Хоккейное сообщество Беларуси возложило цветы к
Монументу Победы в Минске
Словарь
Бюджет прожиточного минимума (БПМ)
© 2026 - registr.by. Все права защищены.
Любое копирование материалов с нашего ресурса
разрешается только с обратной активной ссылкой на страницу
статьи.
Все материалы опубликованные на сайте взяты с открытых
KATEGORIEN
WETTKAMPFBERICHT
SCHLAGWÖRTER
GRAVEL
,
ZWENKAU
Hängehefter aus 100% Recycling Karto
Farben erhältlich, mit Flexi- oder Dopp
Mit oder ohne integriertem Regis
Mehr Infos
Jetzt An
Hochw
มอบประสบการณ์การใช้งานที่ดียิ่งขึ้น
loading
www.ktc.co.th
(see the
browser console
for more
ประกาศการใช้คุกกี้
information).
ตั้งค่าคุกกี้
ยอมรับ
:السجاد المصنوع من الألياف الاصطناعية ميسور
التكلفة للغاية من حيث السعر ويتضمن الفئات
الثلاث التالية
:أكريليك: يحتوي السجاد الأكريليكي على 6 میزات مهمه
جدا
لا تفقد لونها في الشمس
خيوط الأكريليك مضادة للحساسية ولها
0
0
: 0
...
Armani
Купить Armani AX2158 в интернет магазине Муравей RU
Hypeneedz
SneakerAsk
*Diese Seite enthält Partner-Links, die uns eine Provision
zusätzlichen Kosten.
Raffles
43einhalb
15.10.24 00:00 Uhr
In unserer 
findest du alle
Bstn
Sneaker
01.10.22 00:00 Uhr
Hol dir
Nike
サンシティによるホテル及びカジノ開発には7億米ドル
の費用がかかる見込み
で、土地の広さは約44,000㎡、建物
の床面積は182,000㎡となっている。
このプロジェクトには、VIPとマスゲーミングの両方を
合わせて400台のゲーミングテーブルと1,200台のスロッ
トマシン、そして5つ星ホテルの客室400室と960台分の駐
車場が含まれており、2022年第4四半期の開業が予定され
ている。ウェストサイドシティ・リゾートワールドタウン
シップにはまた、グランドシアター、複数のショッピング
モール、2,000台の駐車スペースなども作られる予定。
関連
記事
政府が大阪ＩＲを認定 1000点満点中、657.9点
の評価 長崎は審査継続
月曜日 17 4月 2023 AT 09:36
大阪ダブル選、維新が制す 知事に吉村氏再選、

| GOAL OF THE EXERCISE |
Print the entire set of records again, exactly.

| SOLUTION TO THE EXERCISE |
Хоккейное сообщество Беларуси возложило цветы к
Монументу Победы в Минске
Словарь
Бюджет прожиточного минимума (БПМ)
© 2026 - registr.by. Все права защищены.
Любое копирование материалов с нашего ресурса
разрешается только с обратной активной ссылкой на страницу
статьи.
Все материалы опубликованные на сайте взяты с открытых
KATEGORIEN
WETTKAMPFBERICHT
SCHLAGWÖRTER
GRAVEL
,
ZWENKAU
Hängehefter aus 100% Recycling Karto
Farben erhältlich, mit Flexi- oder Dopp
Mit oder ohne integriertem Regis
Mehr Infos
Jetzt An
Hochw
มอบประสบการณ์การใช้งานที่ดียิ่งขึ้น
loading
www.ktc.co.th
(see the
browser console
for more
ประกาศการใช้คุกกี้
information).
ตั้งค่าคุกกี้
ยอมรับ
:السجاد المصنوع من الألياف الاصطناعية ميسور
التكلفة للغاية من حيث السعر ويتضمن الفئات
الثلاث التالية
:أكريليك: يحتوي السجاد الأكريليكي على 6 میزات مهمه
جدا
لا تفقد لونها في الشمس
خيوط الأكريليك مضادة للحساسية ولها
0
0
: 0
...
Armani
Купить Armani AX2158 в интернет магазине Муравей RU
Hypeneedz
SneakerAsk
*Diese Seite enthält Partner-Links, die uns eine Provision
zusätzlichen Kosten.
Raffles
43einhalb
15.10.24 00:00 Uhr
In unserer 
findest du alle
Bstn
Sneaker
01.10.22 00:00 Uhr
Hol dir
Nike
サンシティによるホテル及びカジノ開発には7億米ドル
の費用がかかる見込み
で、土地の広さは約44,000㎡、建物
の床面積は182,000㎡となっている。
このプロジェクトには、VIPとマスゲーミングの両方を
合わせて400台のゲーミングテーブルと1,200台のスロッ
トマシン、そして5つ星ホテルの客室400室と960台分の駐
車場が含まれており、2022年第4四半期の開業が予定され
ている。ウェストサイドシティ・リゾートワールドタウン
シップにはまた、グランドシアター、複数のショッピング
モール、2,000台の駐車スペースなども作られる予定。
関連
記事
政府が大阪ＩＲを認定 1000点満点中、657.9点
の評価 長崎は審査継続
月曜日 17 4月 2023 AT 09:36
大阪ダブル選、維新が制す 知事に吉村氏再選、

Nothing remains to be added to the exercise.